6.824 2001 Lecture 22: View Changes

In a primary-backup voting system,
  It's not enough for each operation to be sent to any majority of nodes.
    Because then different nodes see different operation sequences.
    So the replicas will diverge.
    [Though note Gifford's voting system works like this.]
  Must be a coherent notion of the current majority.
  Changes to that majority must be controlled:
    New majority must have same starting state left by previous majority.
    So you have to know what the previous majority was.
    So the old majority must be preserved in new majority.
    E.g. if you have just 2 of 5, perhaps they were in the minority,
      and missed some operations.

Let's call an operating majority of nodes a "view".
  What can go wrong with transitions between views?
  Assume 5-node system.
  1. Operate with V1 = A, B, C, D, E.
  2. D and E crash, so now V2 = A, B, C.
  3. A and B are partitioned, D revives, V3 = A, B, D.
  4. D crashes, E revives, D revives w/o state,
     C, D, and E in same net partition, so V3 = C, D, E.
  But now we've lost our total order of views and hence operations.
  From client's point of view, system claims to work, but has
    lost committed operations (in first V3).

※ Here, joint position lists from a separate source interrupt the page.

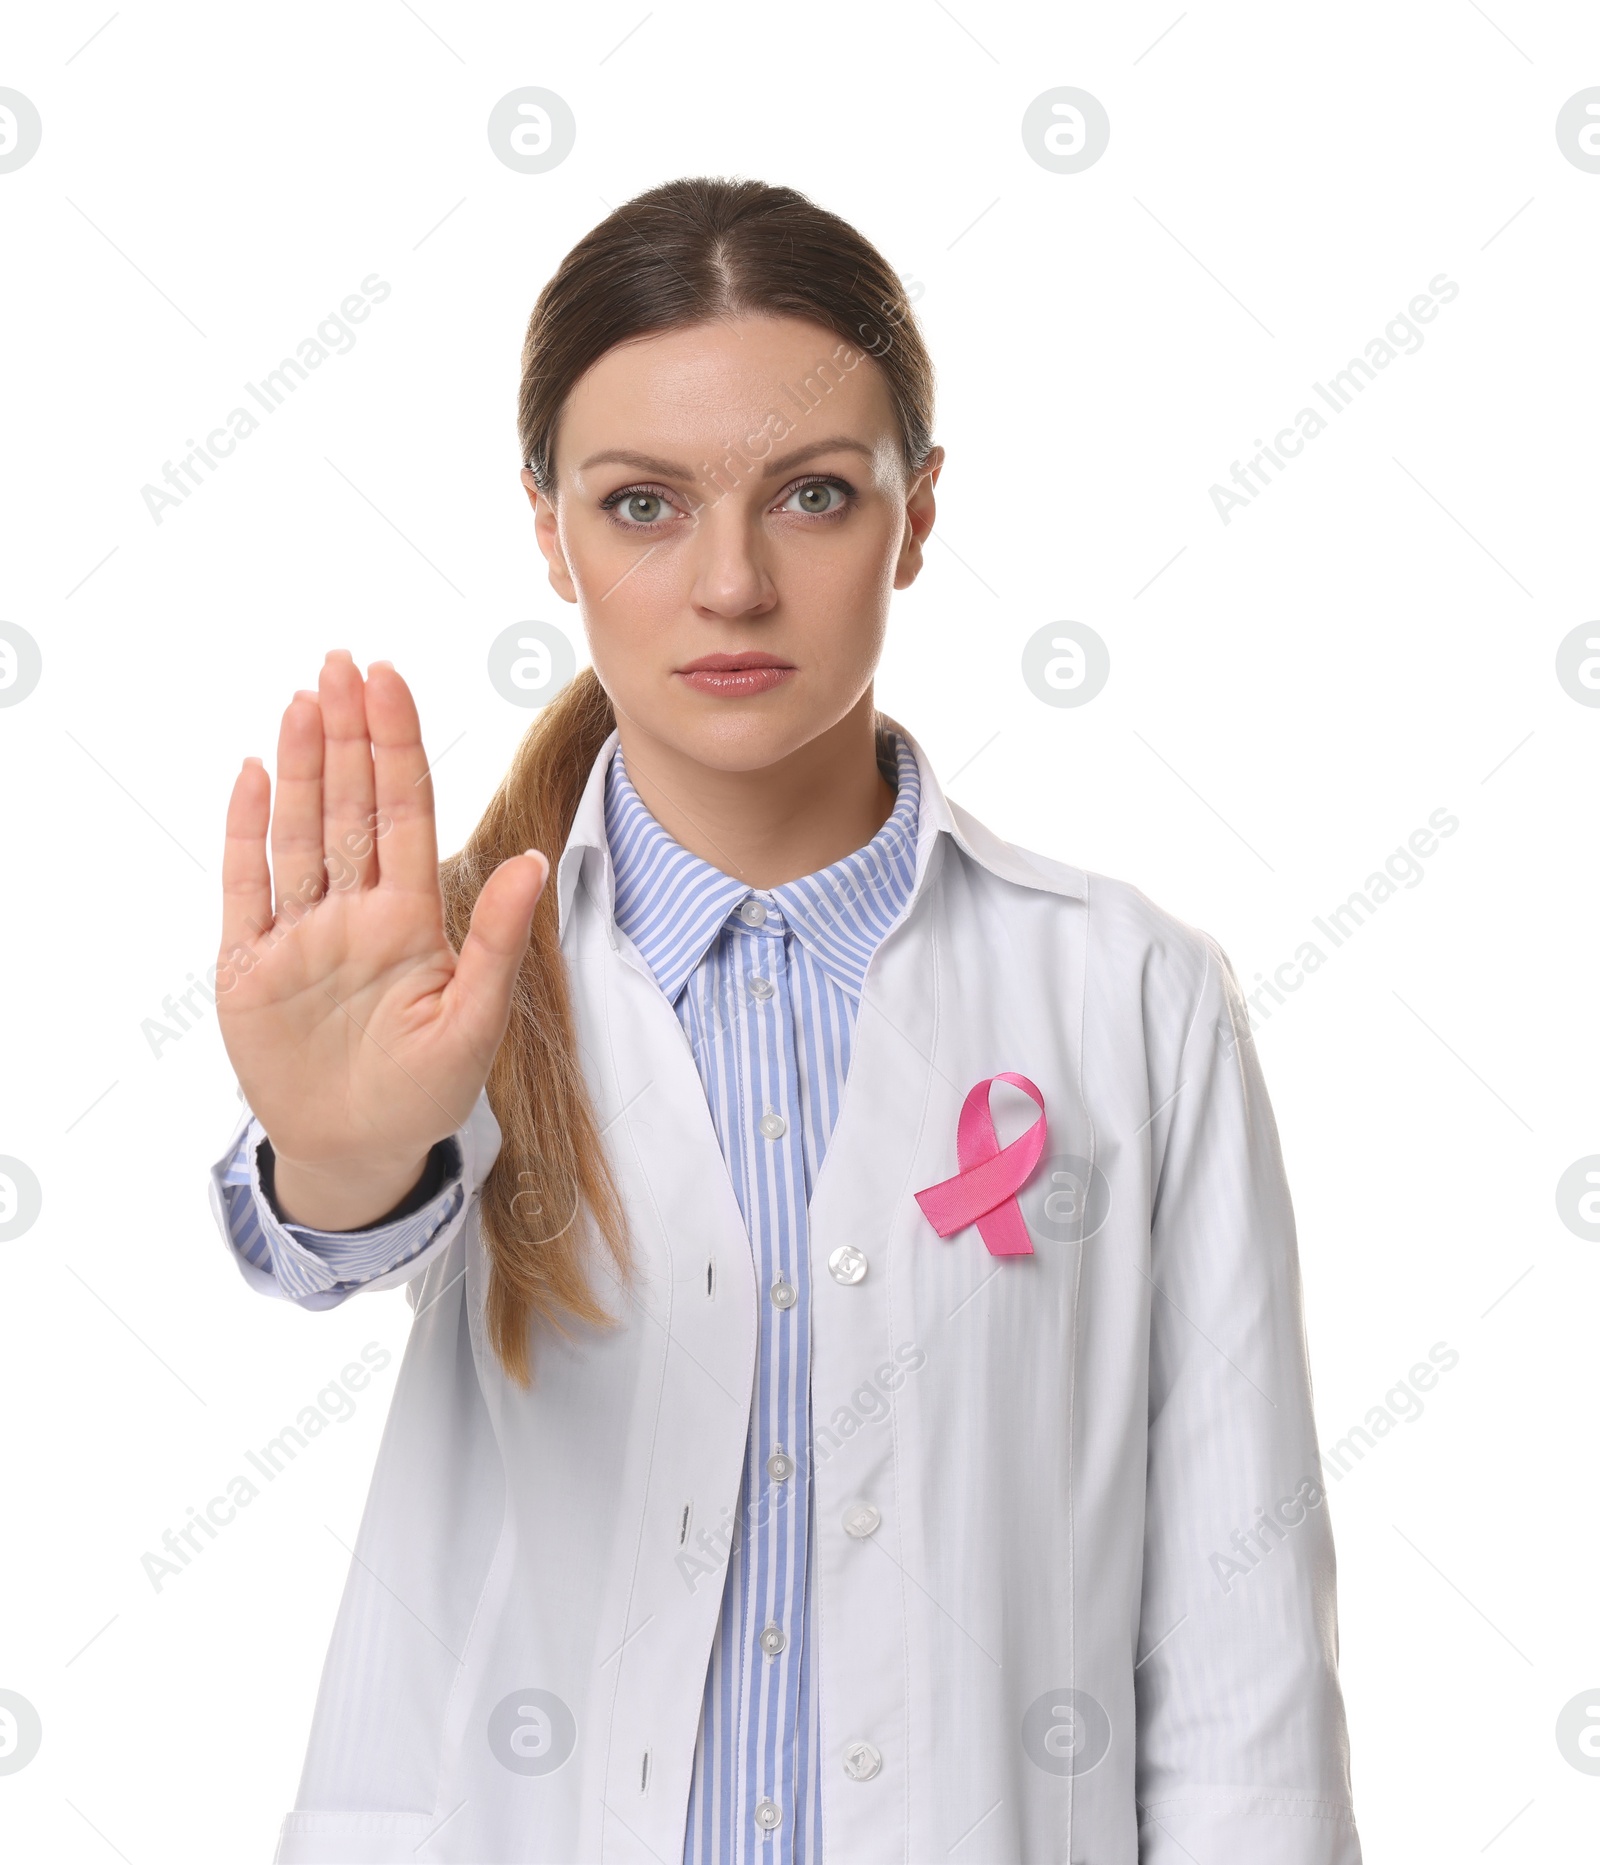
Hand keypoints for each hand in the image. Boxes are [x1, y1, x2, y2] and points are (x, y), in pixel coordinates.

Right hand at [216, 650, 545, 1228]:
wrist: (358, 1153)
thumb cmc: (426, 1091)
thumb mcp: (474, 1021)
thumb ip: (497, 940)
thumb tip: (533, 859)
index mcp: (411, 918)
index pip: (405, 812)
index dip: (398, 746)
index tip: (392, 680)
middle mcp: (355, 911)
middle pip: (351, 805)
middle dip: (350, 734)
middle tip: (343, 662)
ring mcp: (301, 933)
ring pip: (301, 832)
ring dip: (303, 765)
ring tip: (304, 698)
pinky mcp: (251, 966)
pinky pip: (248, 887)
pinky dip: (247, 832)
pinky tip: (254, 774)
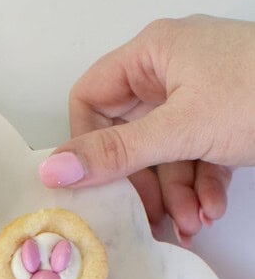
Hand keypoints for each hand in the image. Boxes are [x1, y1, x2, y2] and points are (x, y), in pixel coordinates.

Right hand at [38, 16, 254, 244]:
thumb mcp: (179, 130)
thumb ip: (114, 154)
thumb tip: (52, 171)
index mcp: (152, 54)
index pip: (91, 99)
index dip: (88, 145)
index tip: (98, 184)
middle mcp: (172, 71)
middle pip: (130, 137)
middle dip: (144, 185)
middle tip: (148, 219)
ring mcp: (201, 95)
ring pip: (166, 155)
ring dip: (176, 196)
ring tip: (191, 223)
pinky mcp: (226, 118)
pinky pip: (197, 157)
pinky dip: (201, 187)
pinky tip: (210, 210)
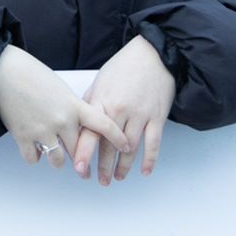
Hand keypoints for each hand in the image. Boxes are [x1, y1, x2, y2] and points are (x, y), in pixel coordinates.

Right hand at [0, 46, 126, 176]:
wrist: (1, 71)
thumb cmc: (29, 73)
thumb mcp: (59, 88)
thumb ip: (71, 108)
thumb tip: (75, 125)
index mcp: (73, 105)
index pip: (104, 125)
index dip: (118, 139)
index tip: (126, 147)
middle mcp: (62, 120)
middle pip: (80, 150)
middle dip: (82, 161)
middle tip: (84, 168)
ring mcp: (42, 130)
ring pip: (58, 160)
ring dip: (58, 160)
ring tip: (56, 156)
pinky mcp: (23, 137)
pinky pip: (34, 159)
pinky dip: (35, 156)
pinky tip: (35, 149)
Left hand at [77, 35, 175, 184]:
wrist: (153, 54)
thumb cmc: (125, 66)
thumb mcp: (100, 82)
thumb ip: (91, 102)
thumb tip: (80, 119)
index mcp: (102, 102)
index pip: (89, 133)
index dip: (84, 153)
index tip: (79, 169)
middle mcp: (119, 110)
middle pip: (109, 145)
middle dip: (103, 166)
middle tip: (99, 180)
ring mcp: (139, 115)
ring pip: (129, 148)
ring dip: (123, 166)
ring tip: (117, 178)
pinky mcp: (157, 117)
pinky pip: (153, 143)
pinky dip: (149, 159)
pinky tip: (144, 171)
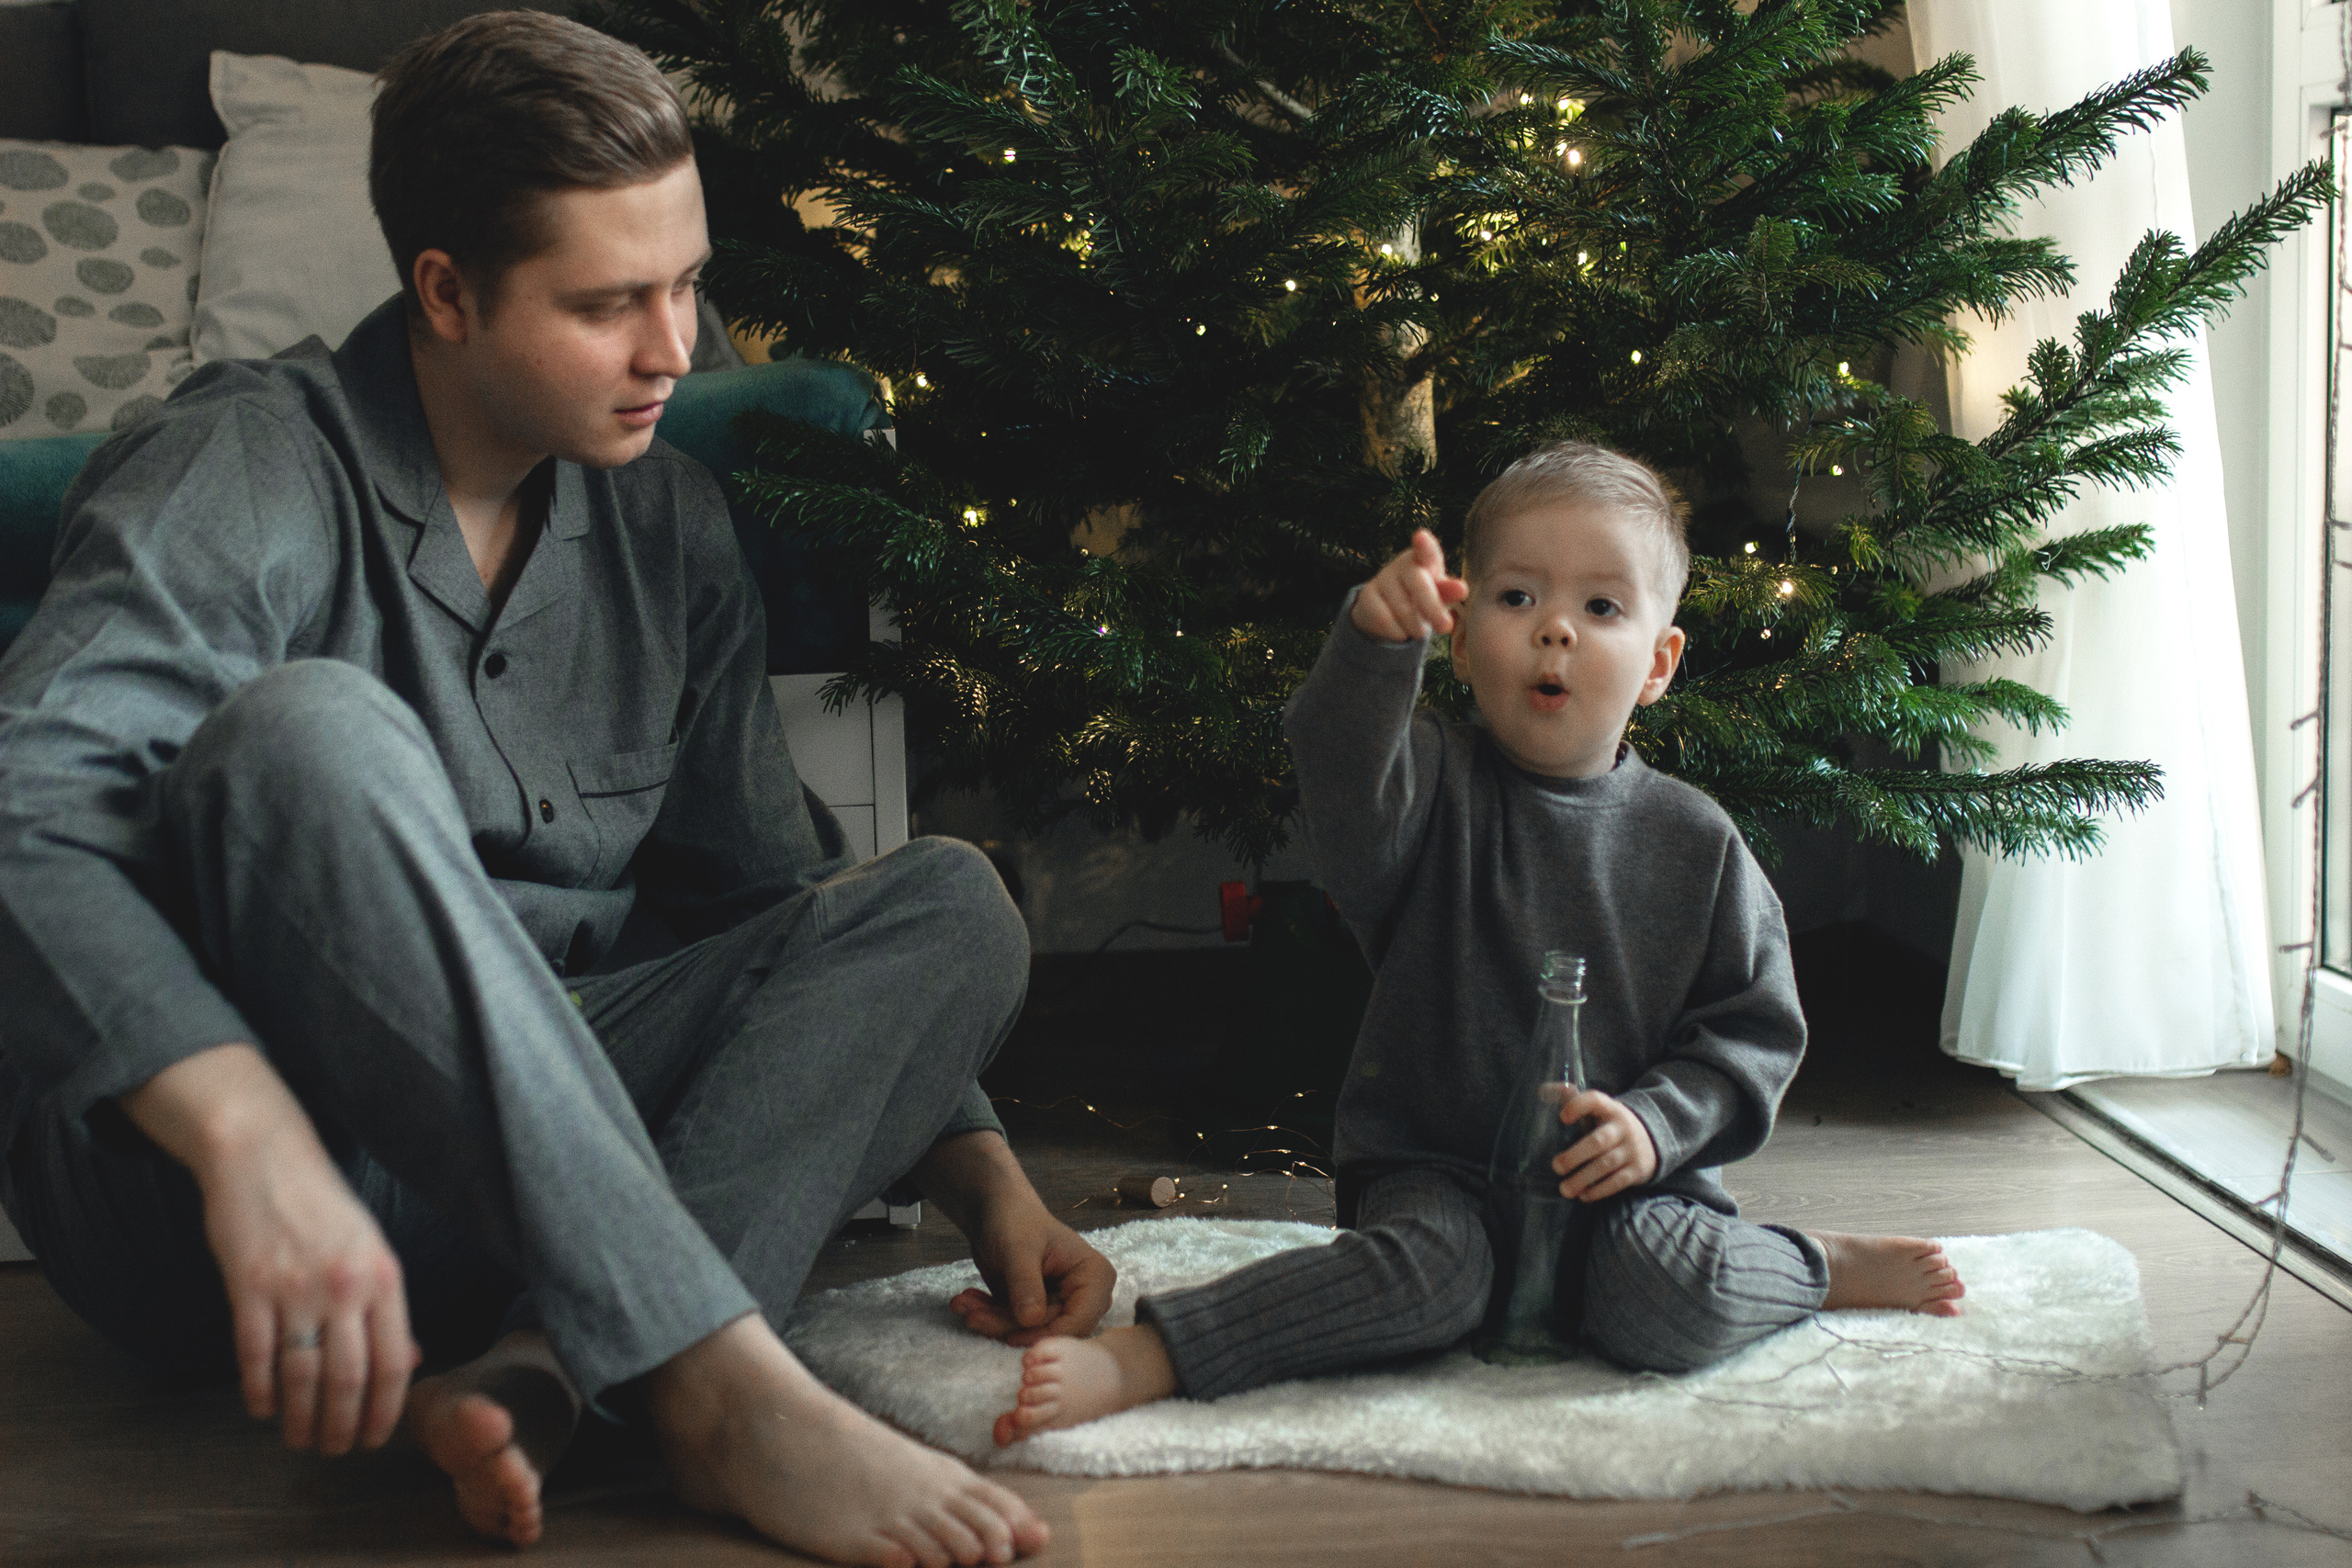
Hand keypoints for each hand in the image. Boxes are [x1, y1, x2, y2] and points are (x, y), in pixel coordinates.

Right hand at [121, 1044, 419, 1454]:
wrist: (265, 1155)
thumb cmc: (322, 1206)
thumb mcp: (370, 1248)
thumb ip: (386, 1307)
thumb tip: (410, 1361)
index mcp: (384, 1277)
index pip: (394, 1361)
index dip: (385, 1409)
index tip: (376, 1436)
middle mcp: (345, 1286)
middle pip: (349, 1378)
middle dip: (343, 1425)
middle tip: (334, 1449)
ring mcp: (295, 1287)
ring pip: (302, 1375)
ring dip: (300, 1418)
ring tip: (299, 1438)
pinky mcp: (248, 1286)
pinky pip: (255, 1354)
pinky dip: (258, 1391)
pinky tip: (261, 1409)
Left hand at [948, 1203, 1115, 1346]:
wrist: (995, 1212)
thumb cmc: (1016, 1220)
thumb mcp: (1019, 1249)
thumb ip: (1026, 1284)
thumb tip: (1031, 1321)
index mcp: (1094, 1276)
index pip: (1079, 1320)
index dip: (1047, 1333)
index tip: (1011, 1336)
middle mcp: (1083, 1296)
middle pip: (1050, 1330)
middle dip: (1008, 1325)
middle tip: (973, 1316)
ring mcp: (1059, 1305)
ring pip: (1026, 1332)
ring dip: (991, 1321)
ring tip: (962, 1304)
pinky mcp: (1036, 1311)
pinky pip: (1012, 1326)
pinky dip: (987, 1316)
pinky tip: (965, 1302)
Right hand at [1352, 528, 1466, 642]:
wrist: (1389, 607)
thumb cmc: (1423, 595)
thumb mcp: (1439, 593)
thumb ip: (1449, 591)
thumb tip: (1462, 590)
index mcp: (1425, 559)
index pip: (1426, 550)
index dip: (1424, 545)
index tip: (1421, 538)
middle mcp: (1403, 564)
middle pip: (1418, 584)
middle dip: (1432, 607)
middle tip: (1445, 627)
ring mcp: (1383, 578)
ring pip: (1402, 607)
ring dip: (1415, 626)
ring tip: (1420, 632)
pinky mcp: (1367, 595)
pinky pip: (1384, 619)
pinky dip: (1397, 632)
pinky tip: (1402, 633)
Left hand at [1551, 1089, 1658, 1202]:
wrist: (1652, 1140)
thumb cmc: (1610, 1124)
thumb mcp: (1597, 1110)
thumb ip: (1571, 1099)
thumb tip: (1541, 1091)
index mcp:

View change occurs when set of live nodes seems to have changed.
  Finds a majority for the new view.
  Must include a majority from previous view.
  Uses that to decide which operations from previous view committed.
  Makes sure new view has identical set of operations.
  Chooses a new primary, perhaps node w/ highest node ID.

Big picture:
  Sequence of views, totally ordered.
  Always a "next" and "previous" view.
  Operations totally ordered within each view.
    Agreement on which committed at end of view.
  Unique new view picks up old view's final state.
  So we have a definition of the total order of operations.
    Even though we have a changing set of nodes.
  And thus we have a well defined current state.

Interesting cases:
  Primary fails.
  Operation interrupted by a view change.
  Node fails or recovers during view change.
    I.e. multiple view changes started at the same time.
  What happens in minority partition:
    View change must fail in that case!

Every server has a current view_number in stable storage.
  view_number = < sequence_number, initiating_server_id >
  The second part helps break ties.

First, initiating server chooses a new view number.
  new view_number = < old_sequence_number + 1, initiating_server_id >
  (Using its own server ID).

Initiating node broadcasts a prepare view change message.
  Contains new view_number.
  Recipients stop processing operations.
  Recipients send log tail to initiator.
  Initiator waits for majority of replies.
    Maybe a little longer, so that view includes all live nodes.
  Initiator decides which operations are before/after view change.
    I.e. which have committed and must be preserved.
    Others are aborted, must be re-started by client.
  Initiator sends phase 2 message to each replica:
    List of nodes (including who is primary).
    List of committed recent operations.
  Now replicas can continue.

What if two concurrent view changes?
  Must retain a notion of views occuring in a particular order!
    Otherwise cannot show continuity of majority.
  I.e. failure/recovery during view change.
  initiating_server_id breaks tie, so we know which is first/second.
  If first got a majority, second did not.
    So complete the first view change, abort and maybe re-do second one.
  If second got a majority, first aborts.
  But perhaps neither got a majority.
    They must both abort, random delay???, and try again.
    Maybe delays proportional to node ID, so deterministic winner of retry.
  Big point:
    Always at most one functioning view -- thus at most one primary.
    Operations totally ordered within each view.
    No operation spans a view.
    Views are also totally ordered.
    Majority from each view to the next, carries with it knowledge
      of order of committed operations.

What if initiator fails during view change?
  We either do or don't have evidence that he completed view change.
  If he committed operations, it's a real view, must preserve it.
    He must have had a majority.
    Make sure we get a majority of nodes from it.
  If he committed no operations, doesn't matter.

What if view change in minority partition?
  Initiator unable to acquire a majority of ACKs.

Data recovery procedure:
  [same as in lecture 21]
  I.e. how to deal with operations interrupted by view change.
  Need to decide which operations to carry over from old view.
  Must commit any operation old primary might have responded to.
  Can abort any operation old primary couldn't have responded to.
    Client will re-try in new view.
  Old primary only committed if it got ACKs from n+1 clients.
    If primary fails, and we expect to continue, majority must survive.
    So old view had *more* than a majority.
    Thus if the primary committed an operation,
      a majority must know about it after the view change.
    So that's the criterion for accepting updates into the new view.

Does this preserve ordering of committed operations?
  Suppose OP1 and OP2 are concurrent, but in that order.
  Remember, assigned sequence numbers when submitted to primary.
  Maybe prepare messages for OP1 were lost.
  So primary gets n+1 ACKs for OP2 first.
  Then primary crashes.
  Consequences:
    Primary cannot reply to client until all previous operations commit.
    New primary cannot commit unless all previous ops can be
      shown to have (possibly) committed.